Kinsella laughed. “That’s ridiculous. Not that it might not be true. I don’t know what I said, did. I was fighting for my freedom to go and protect Temple. You might know what that feels like, someone you love in mortal danger. You might know what that felt like for me.”

It was Matt’s turn to keep silent. He did, way more now that he and Temple had become . . . closer.

“Carmen distrusts you,” Matt said at last. “I guess she hates you. She might take whatever you said or did to get free of her as the God’s truth. That you would have screwed her to make her let you go. That you thought she would have liked it.”

It was Max’s turn to be silent. “Maybe that’s true,” he said. “Maybe I found her weakness and it was me. Hate is fear, and sexual fear hides unadmitted desire. If that’s what it would have taken. As it happened, I preferred to let her grind my face into the ground and feel she’d beaten me physically. Pride isn’t worth a penny if someone you love is at risk.”

“Nope,” Matt agreed.
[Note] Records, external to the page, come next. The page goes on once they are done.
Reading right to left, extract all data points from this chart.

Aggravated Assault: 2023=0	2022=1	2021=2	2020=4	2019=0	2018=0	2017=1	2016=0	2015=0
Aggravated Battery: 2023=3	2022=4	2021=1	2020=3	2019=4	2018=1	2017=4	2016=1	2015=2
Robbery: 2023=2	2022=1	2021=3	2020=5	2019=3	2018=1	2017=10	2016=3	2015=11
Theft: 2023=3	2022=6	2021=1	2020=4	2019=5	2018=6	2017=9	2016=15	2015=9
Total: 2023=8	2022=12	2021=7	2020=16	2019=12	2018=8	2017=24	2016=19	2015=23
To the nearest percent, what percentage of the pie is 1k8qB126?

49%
That’s why he was here, warning Temple’s lover, instead of letting Max go down so he could have Temple all to himself.

“So,” Max said. “Now your face is asphalt dust. Maybe you’ll have to screw Molina to get her off Temple’s case. No sacrifice too harsh.”

“You can laugh. I guess it’s a kind of defiance. But if Temple thinks you’d ever thought of betraying her with Molina—”
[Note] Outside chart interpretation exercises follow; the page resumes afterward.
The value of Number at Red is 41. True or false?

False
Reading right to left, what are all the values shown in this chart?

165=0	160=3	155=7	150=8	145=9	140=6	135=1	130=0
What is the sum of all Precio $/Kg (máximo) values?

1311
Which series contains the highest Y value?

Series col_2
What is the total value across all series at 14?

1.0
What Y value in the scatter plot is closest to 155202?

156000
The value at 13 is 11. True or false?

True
“Oh, shit,” Max said. “Oh shit oh shit oh shit.”

“Did you?” Matt asked, because he had to and because he actually enjoyed asking it way too much.
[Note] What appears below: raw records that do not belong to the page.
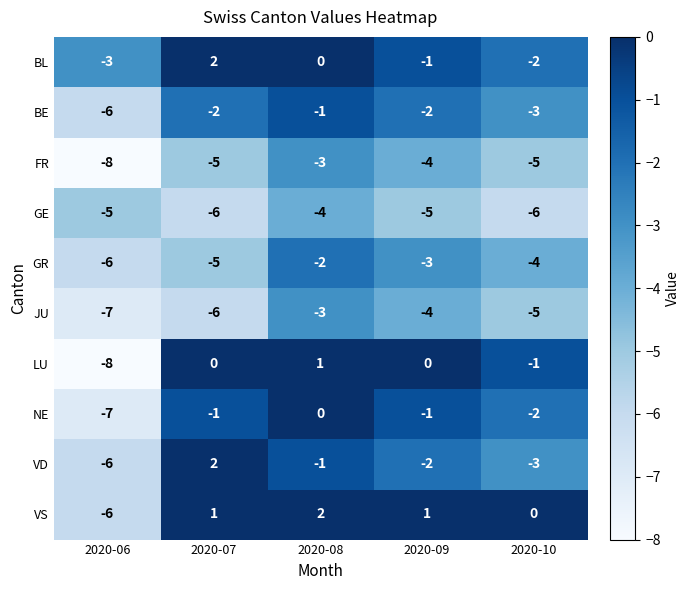

How many distinct data groups are displayed?

10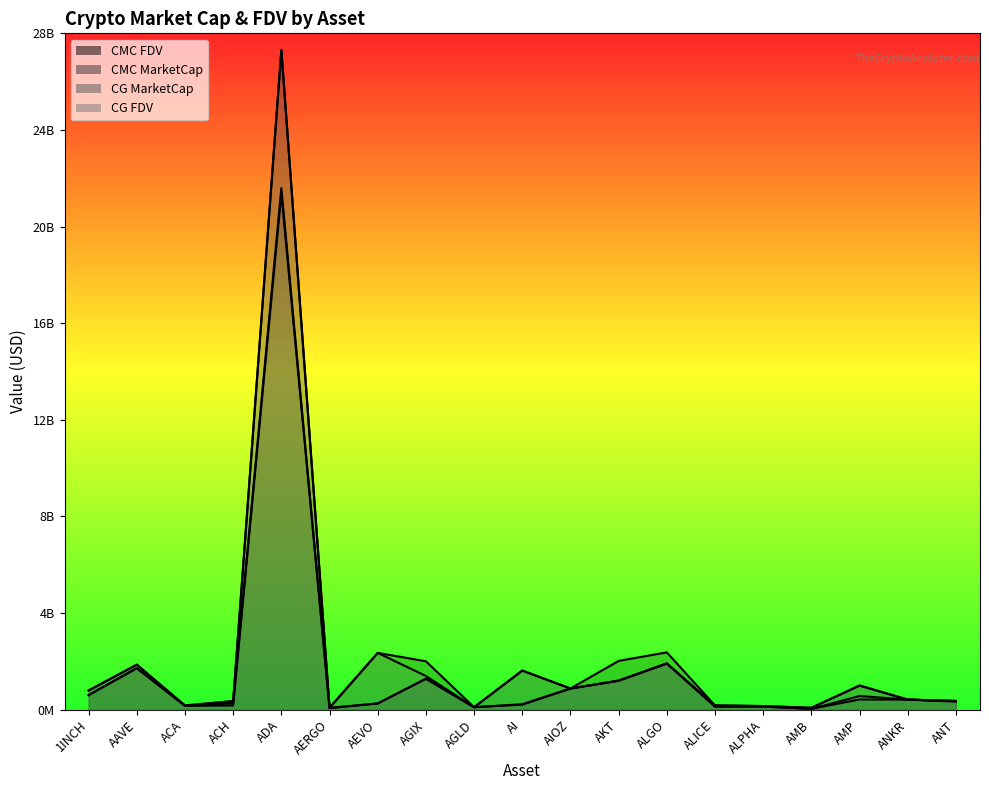

What position from the left is ANKR?

18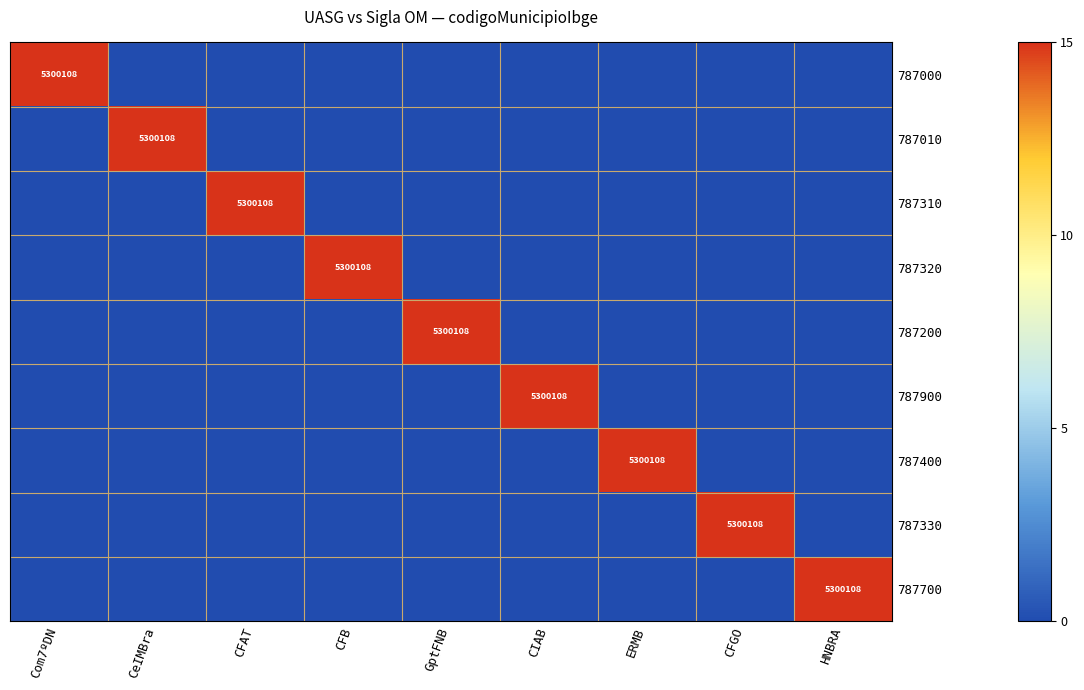

What is the total value across all series at CFB?

15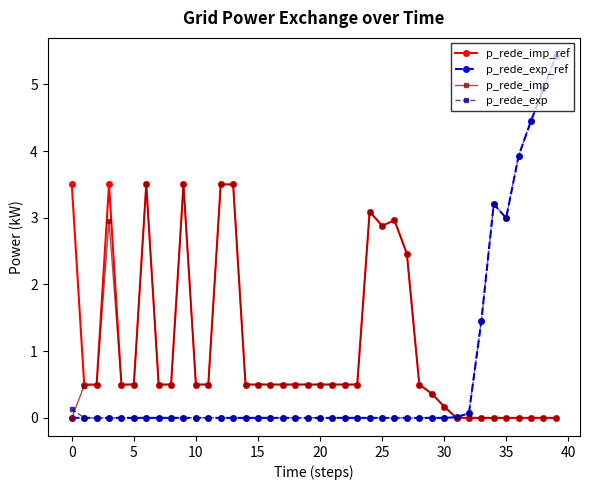

What is the greatest value displayed?

5.4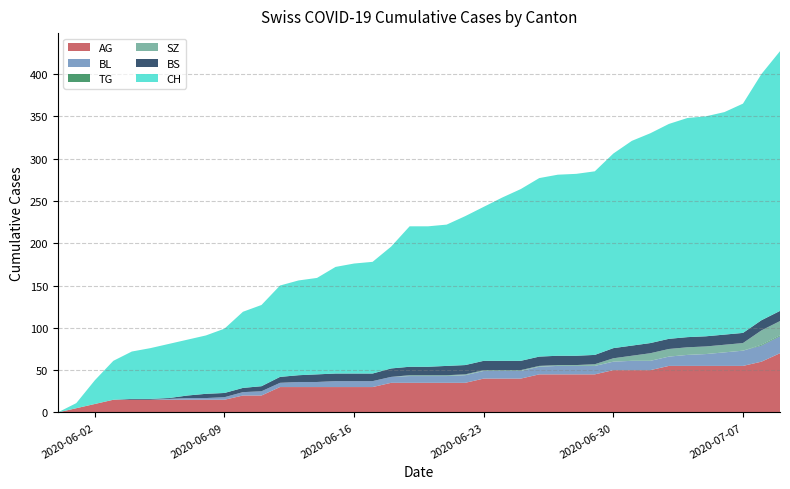

Reading left to right, what are all the values shown in this chart?

CH: 2020-05-31=0	2020-06-01=6	2020-06-02=28	2020-06-03=46	2020-06-04=56	2020-06-05=60	2020-06-06=64	2020-06-07=66	2020-06-08=69	2020-06-09=76	2020-06-10=90	2020-06-11=96	2020-06-12=108	2020-06-13=112	2020-06-14=114	2020-06-15=126	2020-06-16=130	2020-06-17=132	2020-06-18=144	2020-06-19=166	2020-06-20=166	2020-06-21=167	2020-06-22=176	2020-06-23=182	2020-06-24=193	2020-06-25=203	2020-06-26=211	2020-06-27=214	2020-06-28=215	2020-06-29=217	2020-06-30=230	2020-07-01=242	2020-07-02=248	2020-07-03=254	2020-07-04=259	2020-07-05=260	2020-07-06=263	2020-07-07=271	2020-07-08=291	2020-07-09=307
BS: 2020-05-31=0	2020-06-01=0	2020-06-02=0	2020-06-03=0	2020-06-04=1	2020-06-05=1	2020-06-06=1	2020-06-07=3	2020-06-08=5	2020-06-09=5	2020-06-10=5	2020-06-11=6	2020-06-12=7	2020-06-13=8	2020-06-14=9	2020-06-15=9	2020-06-16=9	2020-06-17=9	2020-06-18=10	2020-06-19=10	2020-06-20=10	2020-06-21=11	2020-06-22=11	2020-06-23=11	2020-06-24=11	2020-06-25=11	2020-06-26=11	2020-06-27=11	2020-06-28=11	2020-06-29=11	2020-06-30=12	2020-07-01=12	2020-07-02=12	2020-07-03=12	2020-07-04=12	2020-07-05=12	2020-07-06=12	2020-07-07=12	2020-07-08=12	2020-07-09=12
SZ: 2020-05-31=0	2020-06-01=0	2020-06-02=0	2020-06-03=0	2020-06-04=0	2020-06-05=0	2020-06-06=0	2020-06-07=0	2020-06-08=0	2020-06-09=0	2020-06-10=0	2020-06-11=0	2020-06-12=0	2020-06-13=0	2020-06-14=0	2020-06-15=0	2020-06-16=0	2020-06-17=0	2020-06-18=0	2020-06-19=1	2020-06-20=1	2020-06-21=1	2020-06-22=1	2020-06-23=1	2020-06-24=1	2020-06-25=1	2020-06-26=1	2020-06-27=1	2020-06-28=1	2020-06-29=2	2020-06-30=4	2020-07-01=6	2020-07-02=9	2020-07-03=9	2020-07-04=9	2020-07-05=9	2020-07-06=9	2020-07-07=9	2020-07-08=17	2020-07-09=17
TG: 2020-05-31=0	2020-06-01=0	2020-06-02=0	2020-06-03=0	2020-06-04=0	2020-06-05=0	2020-06-06=0	2020-06-07=0	2020-06-08=0	2020-06-09=0	2020-06-10=0	2020-06-11=0	2020-06-12=0	2020-06-13=0	2020-06-14=0	2020-06-15=0	2020-06-16=0	2020-06-17=0	2020-06-18=0	2020-06-19=0	2020-06-20=0	2020-06-21=0	2020-06-22=0	2020-06-23=0	2020-06-24=0	2020-06-25=0	2020-06-26=0	2020-06-27=0	2020-06-28=0	2020-06-29=0	2020-06-30=0	2020-07-01=0	2020-07-02=0	2020-07-03=0	2020-07-04=0	2020-07-05=0	2020-07-06=0	2020-07-07=0	2020-07-08=1	2020-07-09=1
BL: 2020-05-31=0	2020-06-01=0	2020-06-02=0	2020-06-03=0	2020-06-04=0	2020-06-05=0	2020-06-06=1	2020-06-07=2	2020-06-08=2	2020-06-09=3	2020-06-10=4	2020-06-11=5	2020-06-12=5	2020-06-13=6	2020-06-14=6	2020-06-15=7	2020-06-16=7	2020-06-17=7	2020-06-18=7	2020-06-19=8	2020-06-20=8	2020-06-21=8	2020-06-22=9	2020-06-23=9	2020-06-24=9	2020-06-25=9	2020-06-26=9	2020-06-27=10	2020-06-28=10	2020-06-29=10	2020-06-30=10	2020-07-01=11	2020-07-02=11	2020-07-03=11	2020-07-04=13	2020-07-05=14	2020-07-06=16	2020-07-07=18	2020-07-08=19	2020-07-09=20
AG: 2020-05-31=0	2020-06-01=5	2020-06-02=10	2020-06-03=15	2020-06-04=15	2020-06-05=15	2020-06-06=15	2020-06-07=15	2020-06-08=15	2020-06-09=15	2020-06-10=20	2020-06-11=20	2020-06-12=30	2020-06-13=30	2020-06-14=30	2020-06-15=30	2020-06-16=30	2020-06-17=30	2020-06-18=35	2020-06-19=35	2020-06-20=35	2020-06-21=35	2020-06-22=35	2020-06-23=40	2020-06-24=40	2020-06-25=40	2020-06-26=45	2020-06-27=45	2020-06-28=45	2020-06-29=45	2020-06-30=50	2020-07-01=50	2020-07-02=50	2020-07-03=55	2020-07-04=55	2020-07-05=55	2020-07-06=55	2020-07-07=55	2020-07-08=60	2020-07-09=70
Matt couldn’t believe how much he relished the idea of Max being unfaithful, how down and dirty he could get, for the right wrong reason.

But he had to know.

“Because, if so, I’m going to have to warn Temple, to tell her something. I’d like to include your self-defense.”

“Sanity? Look. Why would I? I don’t need this right now. I have no idea where this nonsense came from. And I don’t need some do-gooder John Alden playing go-between for me and Temple. Even you should know by now you want her.”

Matt felt a flush. Why? It was the truth.

Max threw up his long, bony hands, always clever, always strong. “That was a low blow. Sorry. I suppose you are a professional mediator of sorts. Mediate this.”

“I won’t use this against you with Temple. Or for me.”

“Use it. I won’t surrender Temple to anyone without the balls to take her.”

Matt felt the old blinding rage he thought he’d buried with his stepfather surging into all his muscles. He stepped forward, balanced for martial arts moves. Max was more expert, he knew, but Matt had the fire in the belly in this case. It would be a long, bloody draw probably.

Max stepped back. “Pax, priest. Us tearing at each other will only hurt Temple more. That’s one thing we’re agreed on; the less damage to Temple the better.”

“Is there anything you can say to defend yourself, to counter Molina’s charges?”

Max had nothing printable to answer.